When housesits or longer-term rentals are not an option, we use Airbnb and but the cost of these is very much location-dependent and prices have increased considerably in recent years. As such, we try to keep these to a minimum to manage our expenses.


Remote Working - Travel

Wherever you’re based, you’re going to need to utilise transport to either get there and/or around once there. Whilst we have travelled extensively since 2016 (34 countries to date), we prefer to slow-pack our way around the world. This serves several purposes: the first being we can take our time to enjoy and explore a place, without feeling like we have to cram everything into a short space of time. The second is that we keep our flying to a minimum (reducing our carbon footprint and our costs – even more important because flights are a lot more expensive since the pandemic).

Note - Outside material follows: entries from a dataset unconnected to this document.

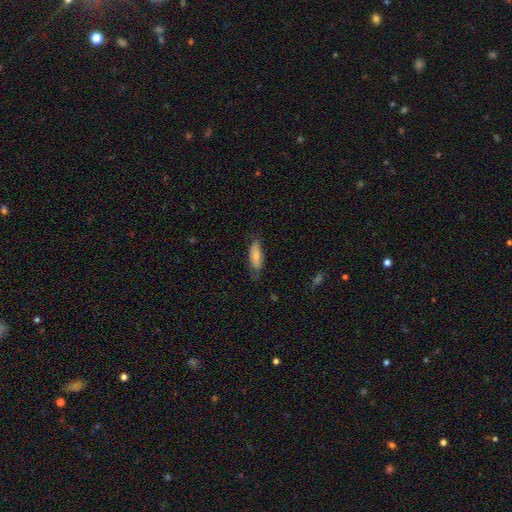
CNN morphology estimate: Smooth or featured? Predicted: smooth (p=0.75). How rounded? Predicted: in between (p=0.64). Merging? Predicted: none (p=0.65).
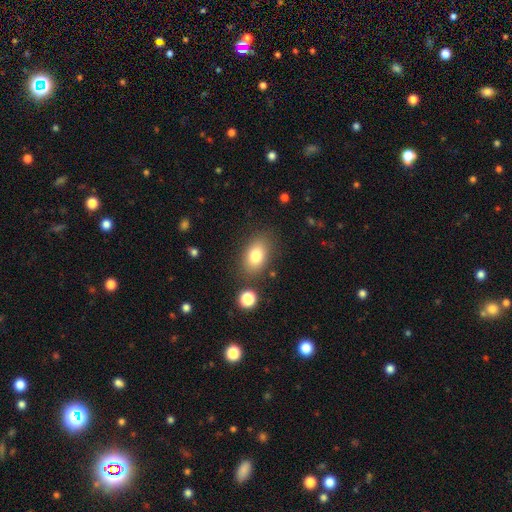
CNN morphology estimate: smooth_or_featured: smooth (p=0.80) [alt: featured or disk p=0.11]
how_rounded: in between (p=0.86) [alt: round p=0.12]
merging: none (p=0.81) [alt: minor disturbance p=0.12]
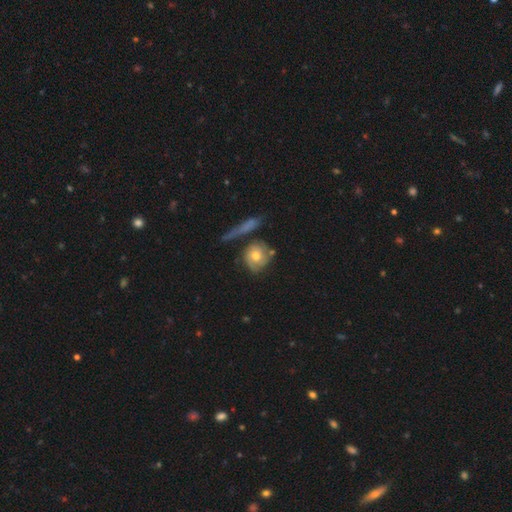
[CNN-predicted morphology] Q: Smooth or featured?
A: featured or disk (48%); runner-up: smooth (45%)
Q: Merging?
A: none (50%); runner-up: minor disturbance (22%)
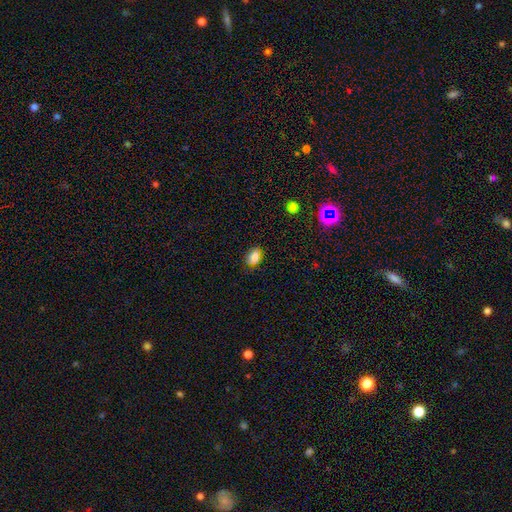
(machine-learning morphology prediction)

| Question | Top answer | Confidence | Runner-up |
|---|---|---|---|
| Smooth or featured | smooth | 77% | star or artifact (15%) |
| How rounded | in between | 76% | round (21%) |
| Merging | none | 79% | minor disturbance (16%) |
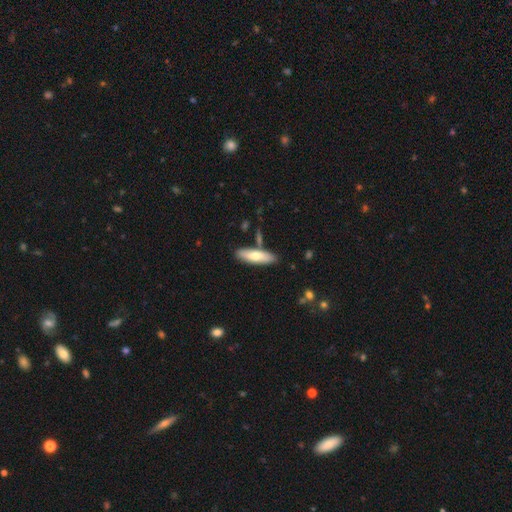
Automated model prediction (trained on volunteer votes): Q: Smooth or featured?
A: smooth (66%); runner-up: featured or disk (28%)
Q: How rounded?
A: cigar-shaped (54%); runner-up: in between (44%)
Q: Merging?
A: none (79%); runner-up: minor disturbance (11%)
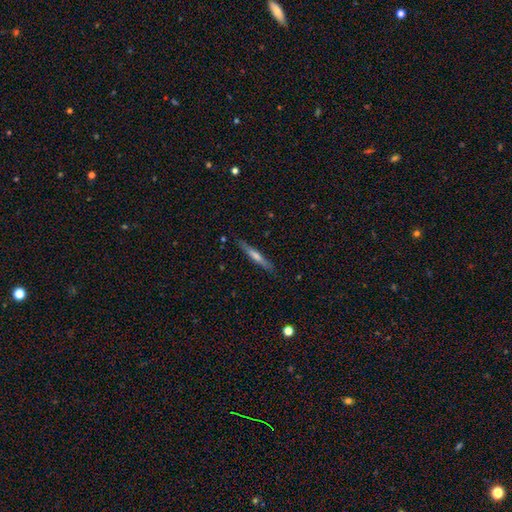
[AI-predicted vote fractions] Smooth or featured: featured or disk — 53% (smooth — 41%)
Edge-on disk: yes — 96% (no — 4%)
Edge-on bulge: rounded — 52% (none — 36%)
Merging: none — 88% (minor disturbance — 9%)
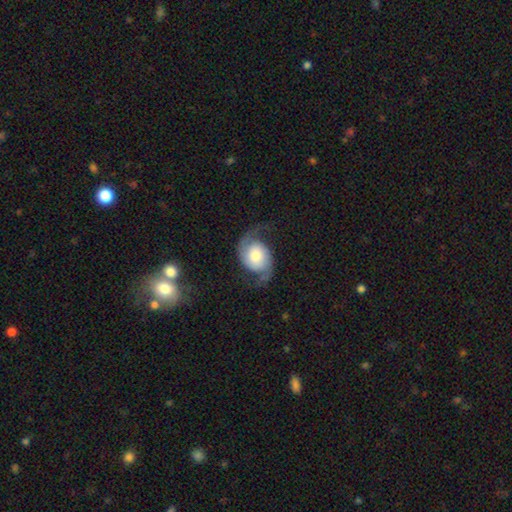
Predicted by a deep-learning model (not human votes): featured or disk 81%, smooth 13%, star or artifact 6%. Down the decision tree: edge-on disk — no (98%); bar — no (72%); spiral arms — yes (96%); spiral arm count — 2 (93%); spiral winding — loose (53%); bulge size — moderate (35%); merging — none (69%).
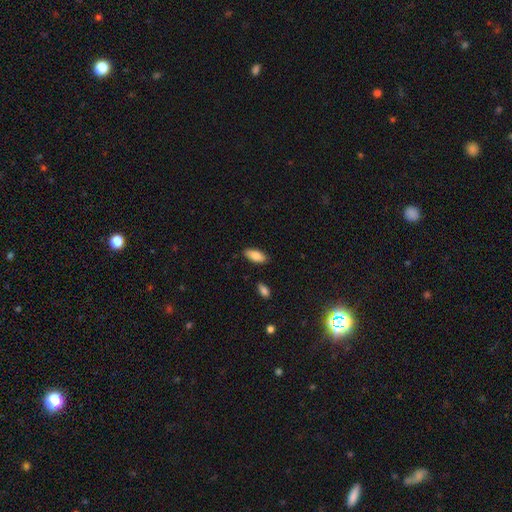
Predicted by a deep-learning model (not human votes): Smooth or featured? smooth (85%)
How rounded? in between (85%)
Merging? none (84%)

Probably the most popular place to search for flights is, which finds the best-priced tickets by scanning multiple travel sites. In recent years, international flights no longer include checked-in luggage, so, unless you’re able to pack like a ninja and squeeze everything into your carry-on (and that’s becoming ever more difficult as airlines shrink the allowed size), be prepared to cough up. When flying internationally, the usual advice applies: check what visas you need, how long you can stay and whether you need a return or onward ticket. To get around that last part, there are sites such as Fake Flight Tickets, which does exactly what it says on the tin.

We used BlaBlaCar (a car sharing app, ideal for longer distances) to get from Frankfurt to Berlin, and the rest of the time we took the coach using Flixbus because they were incredibly cheap compared to trains. Other coach options in the UK include National Express and megabus.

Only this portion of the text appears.